Segment Start: DATA FOR THE TASK

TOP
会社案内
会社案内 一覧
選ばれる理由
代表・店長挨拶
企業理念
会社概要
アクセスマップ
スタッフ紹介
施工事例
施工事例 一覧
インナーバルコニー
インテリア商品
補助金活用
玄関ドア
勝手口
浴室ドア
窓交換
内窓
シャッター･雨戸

Segment End: DATA FOR THE TASK

▶ **ABOUT THIS EXERCISE**: What's needed is every line of the listing, transcribed word for word.

▶ **EXERCISE ANSWER**:
TOP
会社案内
会社案内 一覧
選ばれる理由
代表・店長挨拶
企業理念
会社概要
アクセスマップ
スタッフ紹介
施工事例
施工事例 一覧
インナーバルコニー
インテリア商品
補助金活用
玄関ドア
勝手口
浴室ドア
窓交換
内窓
シャッター･雨戸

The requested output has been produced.